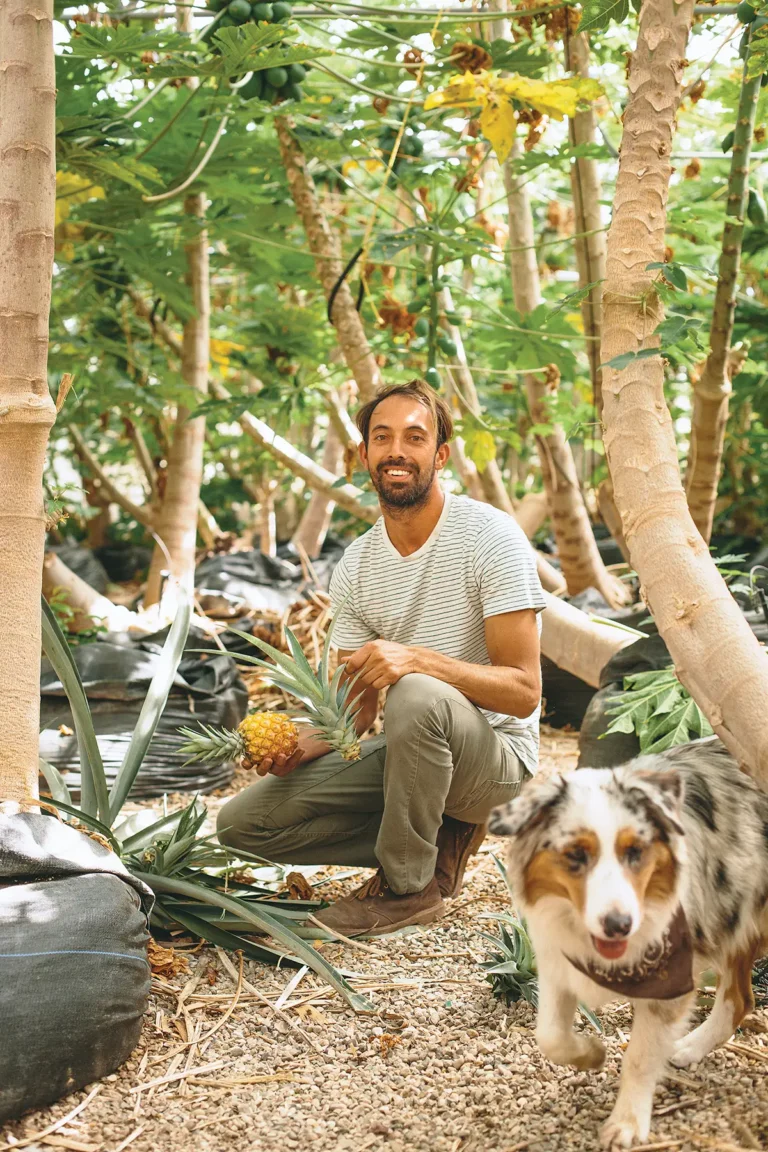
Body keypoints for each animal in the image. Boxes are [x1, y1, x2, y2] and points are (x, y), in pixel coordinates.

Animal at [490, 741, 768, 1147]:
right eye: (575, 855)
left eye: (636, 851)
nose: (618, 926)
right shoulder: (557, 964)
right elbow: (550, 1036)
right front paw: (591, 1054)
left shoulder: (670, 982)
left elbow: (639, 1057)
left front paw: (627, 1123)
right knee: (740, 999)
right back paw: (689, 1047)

#####

How to complete this task:
Write down exactly the line that contains "left eye: (636, 851)" along with all later lines of the material, ending at its final line.

Your response:
left eye: (636, 851)
nose: (618, 926)
right shoulder: (557, 964)
right elbow: (550, 1036)
right front paw: (591, 1054)
left shoulder: (670, 982)
left elbow: (639, 1057)
left front paw: (627, 1123)
right knee: (740, 999)
right back paw: (689, 1047)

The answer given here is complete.